There is no rigid formula to determine what constitutes such a radical or fundamental error. It may go either to the form of the trial or the manner in which it was conducted. There are those cases which identify irregularities which are sufficient to vitiate a trial and afford a basis for a writ of venire de novo. They are concerned more with the form of the trial but even in that area they provide no real touchstone for determining when an irregularity is so serious as to cause a mistrial:…. But the wording of the proviso is quite general and it is clear that it may be applied notwithstanding a misdirection concerning the law or the wrongful admission of evidence. In the end no mechanical approach can be adopted and each case must be determined upon its own circumstances".
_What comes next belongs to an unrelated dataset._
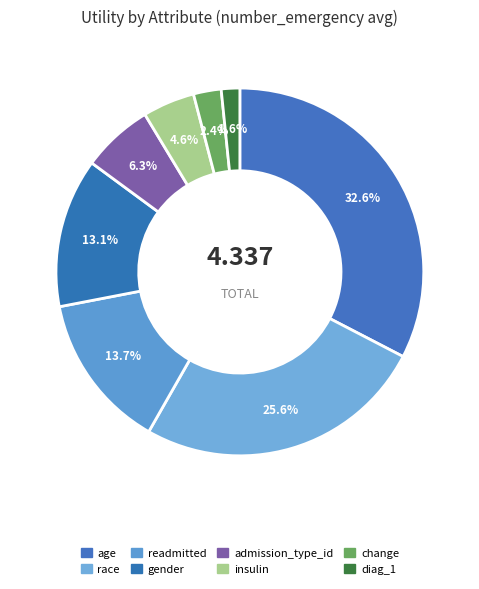

Does admission_type_id represent more than half of the total?

No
57 In Wilde evidence had been wrongly admitted on the counts on which Wilde had been convicted. In their joint judgment Brennan, Dawson and Toohey JJ observed at p 374 that it was the significance of the evidence wrongly admitted, in the context of the trial, which must determine whether the error was of a fundamental kind. Their Honours carried out an examination of the significance at the trial of this wrongly admitted evidence. Their Honours concluded at p374:-
"When viewed in context, it does not appear that the evidence wrongly admitted in relation to the counts upon which the applicant was convicted can have carried any significant additional weight having regard to the other evidence. This is, of course, to take into account the strength of the prosecution case upon those counts and the weakness of the defence, but it is to do so for the purpose of determining the gravity and significance of the error and not for the purpose of determining whether the jury would inevitably have convicted notwithstanding the error".